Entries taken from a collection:

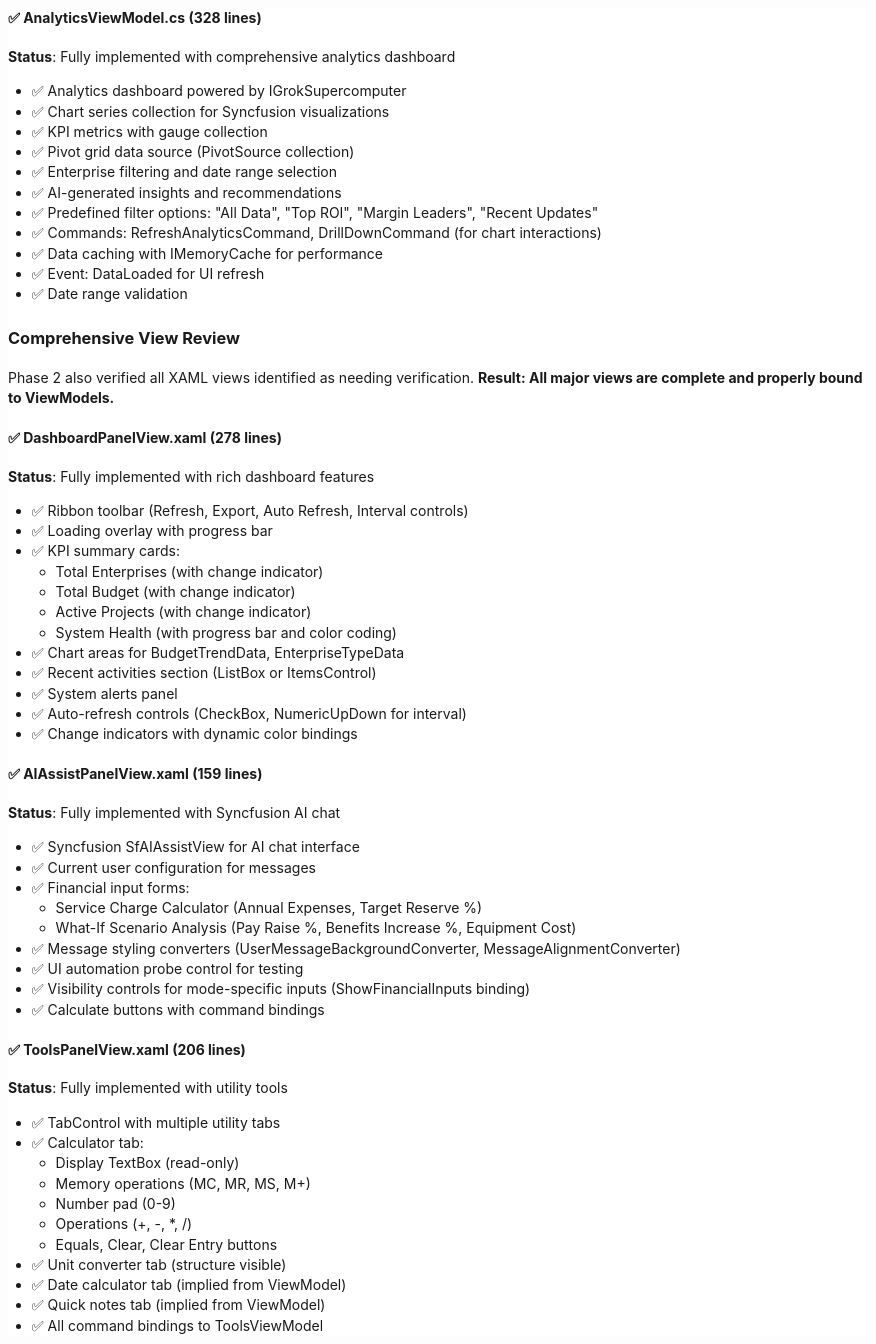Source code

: #### ✅ AnalyticsViewModel.cs (328 lines)
**Status**: Fully implemented with comprehensive analytics dashboard
- ✅ Analytics dashboard powered by IGrokSupercomputer
- ✅ Chart series collection for Syncfusion visualizations
- ✅ KPI metrics with gauge collection
- ✅ Pivot grid data source (PivotSource collection)
- ✅ Enterprise filtering and date range selection
- ✅ AI-generated insights and recommendations
- ✅ Predefined filter options: "All Data", "Top ROI", "Margin Leaders", "Recent Updates"
- ✅ Commands: RefreshAnalyticsCommand, DrillDownCommand (for chart interactions)
- ✅ Data caching with IMemoryCache for performance
- ✅ Event: DataLoaded for UI refresh
- ✅ Date range validation

### Comprehensive View Review

Phase 2 also verified all XAML views identified as needing verification. **Result: All major views are complete and properly bound to ViewModels.**

#### ✅ DashboardPanelView.xaml (278 lines)
**Status**: Fully implemented with rich dashboard features
- ✅ Ribbon toolbar (Refresh, Export, Auto Refresh, Interval controls)
- ✅ Loading overlay with progress bar
- ✅ KPI summary cards:
  - Total Enterprises (with change indicator)
  - Total Budget (with change indicator)
  - Active Projects (with change indicator)
  - System Health (with progress bar and color coding)
- ✅ Chart areas for BudgetTrendData, EnterpriseTypeData
- ✅ Recent activities section (ListBox or ItemsControl)
- ✅ System alerts panel
- ✅ Auto-refresh controls (CheckBox, NumericUpDown for interval)
- ✅ Change indicators with dynamic color bindings

#### ✅ AIAssistPanelView.xaml (159 lines)
**Status**: Fully implemented with Syncfusion AI chat
- ✅ Syncfusion SfAIAssistView for AI chat interface
- ✅ Current user configuration for messages
- ✅ Financial input forms:
  - Service Charge Calculator (Annual Expenses, Target Reserve %)
  - What-If Scenario Analysis (Pay Raise %, Benefits Increase %, Equipment Cost)
- ✅ Message styling converters (UserMessageBackgroundConverter, MessageAlignmentConverter)
- ✅ UI automation probe control for testing
- ✅ Visibility controls for mode-specific inputs (ShowFinancialInputs binding)
- ✅ Calculate buttons with command bindings

#### ✅ ToolsPanelView.xaml (206 lines)
**Status**: Fully implemented with utility tools
- ✅ TabControl with multiple utility tabs
- ✅ Calculator tab:
  - Display TextBox (read-only)
  - Memory operations (MC, MR, MS, M+)
  - Number pad (0-9)
  - Operations (+, -, *, /)
  - Equals, Clear, Clear Entry buttons
- ✅ Unit converter tab (structure visible)
- ✅ Date calculator tab (implied from ViewModel)
- ✅ Quick notes tab (implied from ViewModel)
- ✅ All command bindings to ToolsViewModel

# [Instructions to follow]
Set down, unchanged, only those lines above that fall between the line with "- ✅ Message" and the line with "- ✅ Calculate buttons with command bindings", the two end lines included.

# [Output]
- ✅ Message styling converters (UserMessageBackgroundConverter, MessageAlignmentConverter)
- ✅ UI automation probe control for testing
- ✅ Visibility controls for mode-specific inputs (ShowFinancialInputs binding)
- ✅ Calculate buttons with command bindings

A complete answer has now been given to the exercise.